The narratives of standardized assessments and administrative statistics examined here as data for accountability suggest that the expansion of quantification is further powered by the experiences of a trade-off between commensuration and context. Quantification, then, engenders both numerical simplifications and qualitative accounts. Authorities across levels are concerned with the objective reputation of data, expanding the collection of data for accountability and evidence-informed decisions, although the nature of the latter remains ambiguous. People affected by this regime do not take numbers at face value but evoke narratives that explain their virtues and limitations, promises and failings etc. (cf. Espeland, 2015). These accounts point to different forms of numeracy, sense-making and emotional charge that encompass quantification. But all participants, in one way or another, contribute to the production, continuation or change in the project of quantification (Gorur et al., 2019).

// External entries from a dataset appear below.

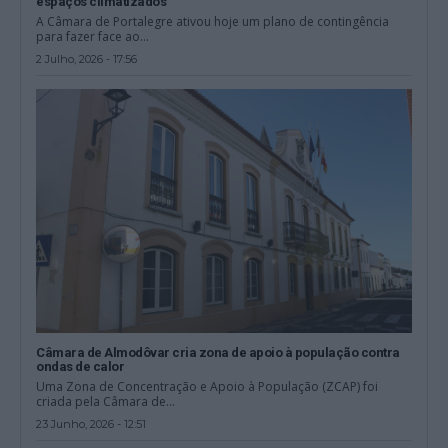
espaços climatizados
A Câmara de Portalegre ativou hoje um plano de contingência
para fazer face ao...
2 Julho, 2026 - 17:56
Câmara de Almodôvar cria zona de apoio à população contra
ondas de calor
Uma Zona de Concentração e Apoio à População (ZCAP) foi
criada pela Câmara de...
23 Junho, 2026 - 12:51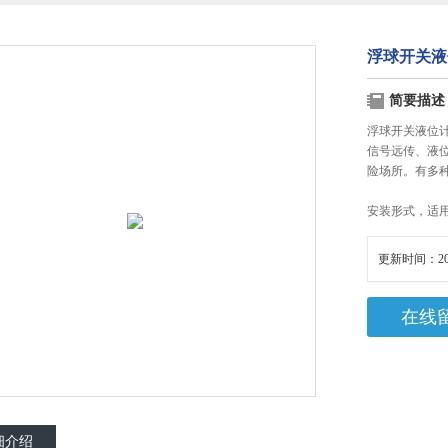
浮球开关液
简要描述
浮球开关液位
信号远传、液
险场所。有多
安装形式，适
更新时间：20
在线
细介绍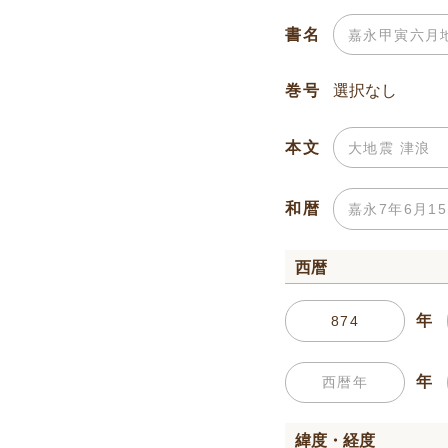
書名
巻号
本文
和暦
西暦
年
年
緯度・経度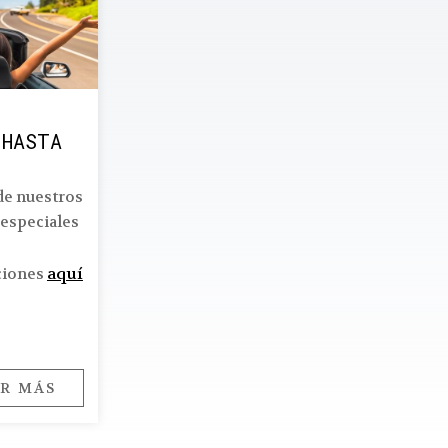
 HASTA
de nuestros
 especiales
aquí
Opens in a new tab.
ciones
R MÁS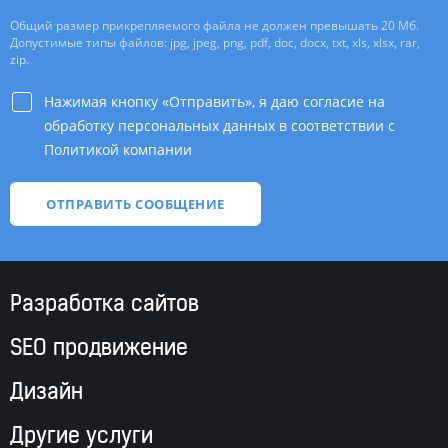
Общий размер прикрепляемого файла не должен превышать 20 Мб.
Допустимые типы файлов: jpg, jpeg, png, pdf, doc, docx, txt, xls, xlsx, rar,
zip.
Нажимая кнопку «Отправить», я даю согласие на
обработку персональных данных в соответствии с
Политикой компании
*
Разработка сайтов
SEO продвижение
Дизайн
Другие услуги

Methodological sensitivity to number narratives is anchored in approaches to quantification as performative and generative (e.g. Porter, 1994, Kitchin, 2014, Espeland & Stevens, 1998, Merry & Wood, 2015, Beer, 2016, Rottenburg & Engle Merry, 2015, Mau, 2017), reminding us that instead of merely condensing reality, numbers also leave us with more, not less (Sellar, 2015, p. 132). Simplified abstractions as products of commensurating practices “are also added to the world”, leaving us with “the complex qualities subject to commensuration and the simplified representations produced through this process” (Sellar, 2015, p. 132). I suggest that narratives of numbers add a third, perhaps intermediary “layer”: we are left with complex qualities, commensurate abstractions and narratives that bridge the two. Thus, narratives are not the opposite of numbers but their very lifeblood. Understanding numbers in this way helps us to examine the equivocal practices of quantification and their role in accountability policies.

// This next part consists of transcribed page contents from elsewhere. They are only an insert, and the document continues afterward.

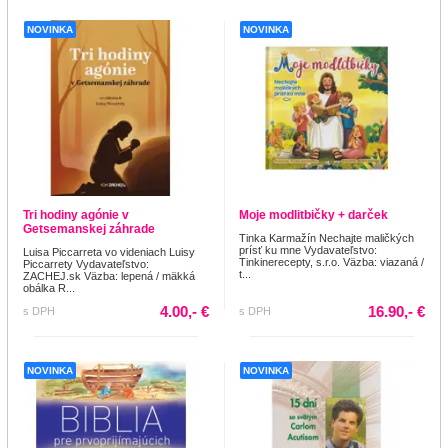
NOVINKA
NOVINKA
Tri hodiny agónie v
Moje modlitbičky + darček
Getsemanskej záhrade
Tinka Karmažín Nechajte maličkých
prísť ku mne Vydavateľstvo:
Luisa Piccarreta vo videniach Luisy
Tinkinerecepty, s.r.o. Väzba: viazaná /
Piccarrety Vydavateľstvo:
t...
ZACHEJ.sk Väzba: lepená / mäkká
obálka R...
4.00,- €
16.90,- €
s DPH
s DPH
NOVINKA
NOVINKA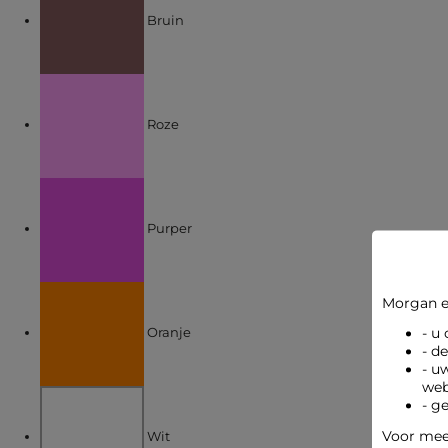
Bruin
Verfijnen op KLEUREN: Roze
Roze
Verfijnen op KLEUREN: Purper
Purper
Verfijnen op KLEUREN: Oranje
Morgan e
Oranje
- u
- d
- u
web
Verfijnen op KLEUREN: Wit
- g
Voor meer
Wit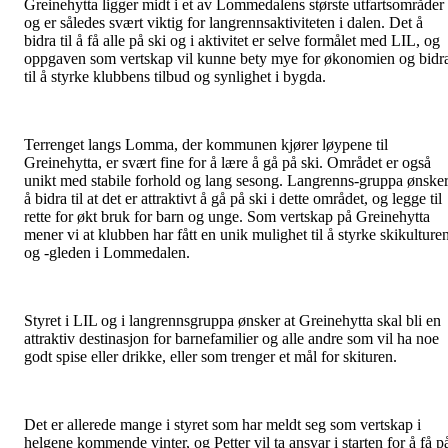
Greinehytta ligger midt i et av Lommedalens største utfartsområder
og er således svært viktig for langrennsaktiviteten i dalen. Det å
bidra til å få alle på ski og i aktivitet er selve formålet med LIL, og
oppgaven som vertskap vil kunne bety mye for økonomien og bidr
til å styrke klubbens tilbud og synlighet i bygda.
Terrenget langs Lomma, der kommunen kjører løypene til
Greinehytta, er svært fine for å lære å gå på ski. Området er også
unikt med stabile forhold og lang sesong. Langrenns-gruppa ønske
å bidra til at det er attraktivt å gå på ski i dette området, og legge til
rette for økt bruk for barn og unge. Som vertskap på Greinehytta
mener vi at klubben har fått en unik mulighet til å styrke skikulture
og -gleden i Lommedalen.
Styret i LIL og i langrennsgruppa ønsker at Greinehytta skal bli en
attraktiv destinasjon for barnefamilier og alle andre som vil ha noe
godt spise eller drikke, eller som trenger et mål for skituren.
Det er allerede mange i styret som har meldt seg som vertskap i
helgene kommende vinter, og Petter vil ta ansvar i starten for å få p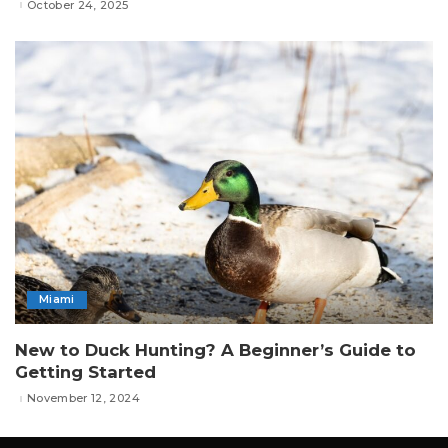
October 24, 2025
Miami
New to Duck Hunting? A Beginner’s Guide to
Getting Started
November 12, 2024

Based on these, I claim that enactment of accountability is fuelled by quantified de- and recontextualization in two ways. First, returning to the argument of Ted Porter that numbers constitute a means of communication that transcends contexts, quantification per se seems to make policies mobile and enables them to reach out to and assemble diverse actors to enact accountability in their local contexts. Second, the decontextualizing quality of quantification generates diverse ways in which actors experience, make-sense of and act upon quantified accountability. As a result, quantification and its decontextualizing attributes may operate as a red herring—they redirect actors’ attention to and engage them in the possibilities and pitfalls of quantification that enable the politics of accountability and its consequences to persist in the background. Related to this observation, further work might explore whether absence of substantial resistance to accountability policies (Shore & Wright, 2015) could be explained by the deceptive grip of quantification on actors’ imaginary, practices and sense-making of accountability reforms.

On an ethical note, attentiveness to and analysis of narratives are the researcher’s tool for contextualizing and taking issue with quantified accountability by reinstating the distinctiveness of the quantified entities—whether these are people or schools. Inviting people to recount numbers on their own terms offers a means of engaging in a reverse form of accountability where people can hold numbers to account.